**YOUR TASK**. Only lines with the word "name" are needed; collect each of them from the listing below.

**SOURCE DATA**.
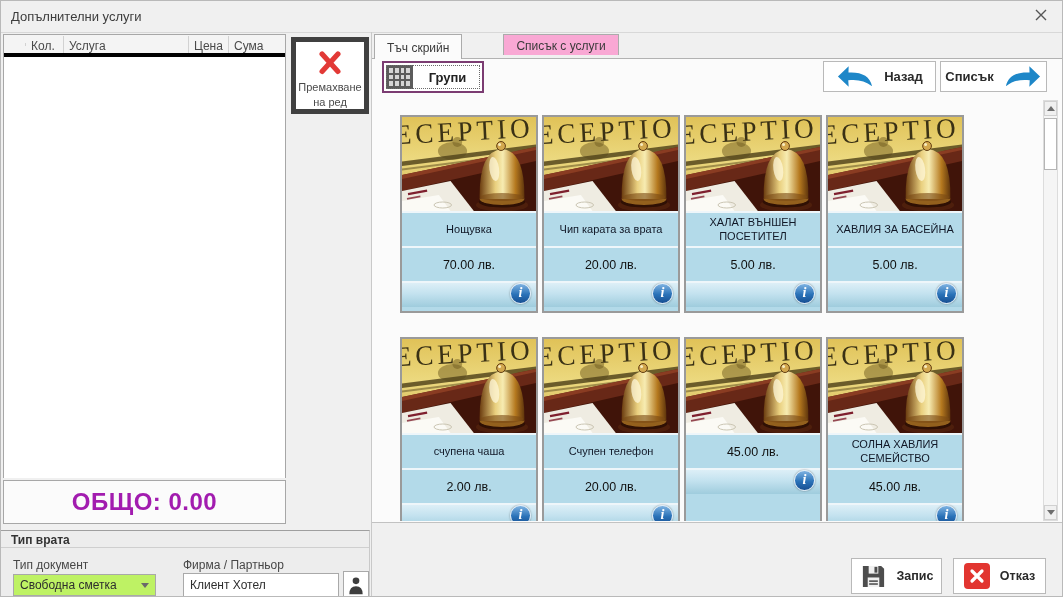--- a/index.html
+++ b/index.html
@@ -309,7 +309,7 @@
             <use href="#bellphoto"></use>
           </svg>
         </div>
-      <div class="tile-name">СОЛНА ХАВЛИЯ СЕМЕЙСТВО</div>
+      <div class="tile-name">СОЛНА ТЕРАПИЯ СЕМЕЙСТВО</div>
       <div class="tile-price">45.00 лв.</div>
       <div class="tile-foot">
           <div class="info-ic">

**REPLY TO THE TASK**.
-      <div class="tile-name">СОЛНА ХАВЛИЯ СЕМЕЙСТВО</div>
+      <div class="tile-name">СОЛНА ТЕРАПИЯ СЕМЕЙСТВО</div>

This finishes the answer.